Review: ‘The Captive’ turns into the worst Atom Egoyan film yet

The Captive
A24

‘The Captive’
Director:
Atom Egoyan
Stars: Ryan Reynolds, Rosario Dawson
Rating: R
2 (out of 5) Globes

For far longer than one would think considering how distractingly silly it gets, it seems “The Captive” might be Atom Egoyan’s comeback. It’s a familiar feeling. The Canadian auteur lost it like few ever have after “The Sweet Hereafter”; every film he’s released since tends to start well, then gradually falls to depressing pieces. He tries to apply his fragmented, time-jumping and chilly vibe to subjects — like the serial killer film “Felicia’s Journey” and the erotic thriller “Chloe” — that hardly deserved it. More despairingly, even when his shtick was perfect for a project — as in the mystifyingly leaden West Memphis Three film “Devil’s Knot” — he couldn’t rise to the occasion. (His alternately slimy and angry 2005 mystery “Where the Truth Lies,” though, is semi-defensible and periodically near-brilliant.)

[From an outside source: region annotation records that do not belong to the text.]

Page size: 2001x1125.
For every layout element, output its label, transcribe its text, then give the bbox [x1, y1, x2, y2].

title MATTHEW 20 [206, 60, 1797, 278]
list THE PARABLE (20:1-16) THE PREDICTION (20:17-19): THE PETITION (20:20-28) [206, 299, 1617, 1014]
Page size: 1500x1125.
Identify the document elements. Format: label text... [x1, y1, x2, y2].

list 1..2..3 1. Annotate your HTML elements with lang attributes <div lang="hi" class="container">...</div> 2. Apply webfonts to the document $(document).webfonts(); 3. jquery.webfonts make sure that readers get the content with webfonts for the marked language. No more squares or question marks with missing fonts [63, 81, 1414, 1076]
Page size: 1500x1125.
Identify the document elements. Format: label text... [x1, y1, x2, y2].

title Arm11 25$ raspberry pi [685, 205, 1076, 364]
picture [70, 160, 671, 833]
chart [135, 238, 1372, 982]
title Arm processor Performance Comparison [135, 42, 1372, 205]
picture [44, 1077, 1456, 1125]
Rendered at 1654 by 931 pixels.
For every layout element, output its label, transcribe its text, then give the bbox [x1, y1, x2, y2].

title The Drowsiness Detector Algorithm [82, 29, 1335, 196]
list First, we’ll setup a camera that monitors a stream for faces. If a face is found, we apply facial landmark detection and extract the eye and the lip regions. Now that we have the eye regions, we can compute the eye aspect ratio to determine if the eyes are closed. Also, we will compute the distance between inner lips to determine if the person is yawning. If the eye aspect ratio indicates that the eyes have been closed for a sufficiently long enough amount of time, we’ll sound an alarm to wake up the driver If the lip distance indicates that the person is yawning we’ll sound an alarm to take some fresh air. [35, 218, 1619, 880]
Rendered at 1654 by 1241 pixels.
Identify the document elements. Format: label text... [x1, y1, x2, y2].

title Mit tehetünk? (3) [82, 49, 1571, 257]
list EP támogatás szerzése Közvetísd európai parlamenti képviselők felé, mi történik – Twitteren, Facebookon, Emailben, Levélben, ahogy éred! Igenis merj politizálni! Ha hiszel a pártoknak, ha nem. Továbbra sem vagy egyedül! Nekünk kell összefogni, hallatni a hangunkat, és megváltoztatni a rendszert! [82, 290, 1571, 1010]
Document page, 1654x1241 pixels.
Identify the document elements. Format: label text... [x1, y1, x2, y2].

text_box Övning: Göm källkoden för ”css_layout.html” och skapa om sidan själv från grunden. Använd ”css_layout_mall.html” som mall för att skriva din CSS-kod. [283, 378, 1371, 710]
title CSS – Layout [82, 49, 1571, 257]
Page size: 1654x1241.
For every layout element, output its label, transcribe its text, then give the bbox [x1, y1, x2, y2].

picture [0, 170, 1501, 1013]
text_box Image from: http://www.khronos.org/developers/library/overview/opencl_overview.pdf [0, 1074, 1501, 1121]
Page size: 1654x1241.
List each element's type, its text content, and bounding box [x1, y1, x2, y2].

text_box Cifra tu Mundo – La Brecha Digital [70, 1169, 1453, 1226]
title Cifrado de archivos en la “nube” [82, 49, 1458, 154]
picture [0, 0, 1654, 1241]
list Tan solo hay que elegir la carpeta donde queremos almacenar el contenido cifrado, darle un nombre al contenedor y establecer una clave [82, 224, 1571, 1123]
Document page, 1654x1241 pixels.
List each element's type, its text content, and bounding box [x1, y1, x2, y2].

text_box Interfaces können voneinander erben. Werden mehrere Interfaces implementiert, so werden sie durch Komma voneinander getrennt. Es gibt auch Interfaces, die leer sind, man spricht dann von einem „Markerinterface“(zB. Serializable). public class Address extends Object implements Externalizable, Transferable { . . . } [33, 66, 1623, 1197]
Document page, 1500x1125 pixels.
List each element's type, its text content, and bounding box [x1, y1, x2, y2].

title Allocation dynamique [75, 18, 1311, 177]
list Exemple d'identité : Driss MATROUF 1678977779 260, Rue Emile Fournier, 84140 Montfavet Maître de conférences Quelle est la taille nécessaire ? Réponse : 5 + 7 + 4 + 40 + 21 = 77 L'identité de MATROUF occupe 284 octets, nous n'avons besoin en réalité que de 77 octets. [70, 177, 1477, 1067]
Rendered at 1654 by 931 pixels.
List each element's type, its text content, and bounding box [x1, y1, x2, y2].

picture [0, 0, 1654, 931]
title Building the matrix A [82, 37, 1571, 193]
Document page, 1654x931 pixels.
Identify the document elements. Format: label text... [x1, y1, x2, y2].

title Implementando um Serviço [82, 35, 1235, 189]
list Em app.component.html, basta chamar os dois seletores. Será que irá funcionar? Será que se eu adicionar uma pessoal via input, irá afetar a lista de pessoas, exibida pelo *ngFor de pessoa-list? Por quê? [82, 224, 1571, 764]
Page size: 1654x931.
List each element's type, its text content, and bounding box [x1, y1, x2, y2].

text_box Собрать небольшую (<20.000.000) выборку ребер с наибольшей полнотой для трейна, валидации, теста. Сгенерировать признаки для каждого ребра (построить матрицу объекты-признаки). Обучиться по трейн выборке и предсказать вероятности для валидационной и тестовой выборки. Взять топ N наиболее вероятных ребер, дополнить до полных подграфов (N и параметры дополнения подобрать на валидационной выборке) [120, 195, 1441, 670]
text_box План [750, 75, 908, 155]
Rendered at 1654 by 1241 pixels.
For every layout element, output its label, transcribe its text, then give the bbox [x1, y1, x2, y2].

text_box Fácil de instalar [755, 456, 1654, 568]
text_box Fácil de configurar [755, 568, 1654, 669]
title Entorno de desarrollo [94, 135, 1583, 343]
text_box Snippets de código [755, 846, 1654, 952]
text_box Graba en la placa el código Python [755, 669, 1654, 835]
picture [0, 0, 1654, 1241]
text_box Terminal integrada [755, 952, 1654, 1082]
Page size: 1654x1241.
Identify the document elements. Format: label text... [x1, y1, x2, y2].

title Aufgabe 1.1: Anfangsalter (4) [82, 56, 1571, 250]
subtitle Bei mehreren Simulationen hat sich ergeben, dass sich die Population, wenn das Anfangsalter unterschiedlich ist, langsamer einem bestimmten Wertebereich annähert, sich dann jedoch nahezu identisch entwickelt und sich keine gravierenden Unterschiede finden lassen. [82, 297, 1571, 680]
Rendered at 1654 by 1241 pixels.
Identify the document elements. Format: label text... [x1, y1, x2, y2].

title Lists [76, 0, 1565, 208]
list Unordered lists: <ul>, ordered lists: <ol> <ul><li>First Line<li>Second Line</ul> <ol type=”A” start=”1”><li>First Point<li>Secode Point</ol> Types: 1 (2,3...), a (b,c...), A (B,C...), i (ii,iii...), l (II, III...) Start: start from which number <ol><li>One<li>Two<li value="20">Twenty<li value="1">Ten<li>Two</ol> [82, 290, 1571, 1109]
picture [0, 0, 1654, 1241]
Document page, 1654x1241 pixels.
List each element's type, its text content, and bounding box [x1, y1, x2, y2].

Like “Devil’s Knot,” “The Captive” starts like it could be another “The Sweet Hereafter,” albeit a trashy thriller version. Ryan Reynolds plays a Niagara Falls beardo with a truck whose young daughter went missing eight years prior. He’s never given up hope, and with good reason: She’s still alive, trapped in the basement of an opera-loving goofball psycho (Kevin Durant). He’s no ordinary kidnapper: Instead of violating her, he forces her to record monologues, for reasons that aren’t immediately — or really ever — clear. Meanwhile Rosario Dawson plays an investigator who specializes in pedophile cases, but even she’s stumped.

Egoyan hasn’t lost all of his faculties; in fact, that he’s still skilled in certain areas makes the ultimate weakness of his last several films all the more galling. He remains a master of hushed, sinister spells, and few know how to gradually parcel information out the way Egoyan does. He understands, better than almost anyone, how to command attention by keeping audiences in the dark then turning on specific lights in a specific order. Jumping around time — and here, around a decade-long span, meaning a fair amount of haircut changes — he knows how to confuse us while making us sit upright and pay attention.

But with “The Captive,” the obfuscation seems like mere crassly manipulation — a way to distract from the grade-Z stupidity to come. And it comes earlier than it should. Ideally, given where this is going, we wouldn’t have the whole shebang figured out until the final minutes, leaving only a bad aftertaste. But Egoyan fumbles, and after an hour of time-jumping and grief-studying, all is clear, at which point “The Captive” crumbles spectacularly, turning from a measured, intricate study of grief and loss into an asinie thriller that can’t even deliver the basic goods.

Thrills are not Egoyan’s bag, and that’s never more apparent when he tries to pass himself off as a genre hack. There’s a slapdash kidnapping and a car chase handled so ineptly Egoyan’s 1997 Oscar nomination should be stricken from the books. It’s all building to a juiceless anticlimax, which wouldn’t pass muster even in the world of DTV grindhouse. It’s not that Egoyan has used a dumb plot to get at insightful, haunting ideas; it’s that he chucks the subtext and makes it all about plot, at which point there’s nothing left to do but snicker. The film is a handy encapsulation of Egoyan’s career: a strong start that takes a hairpin turn into the ridiculous. May he one day get “it” back.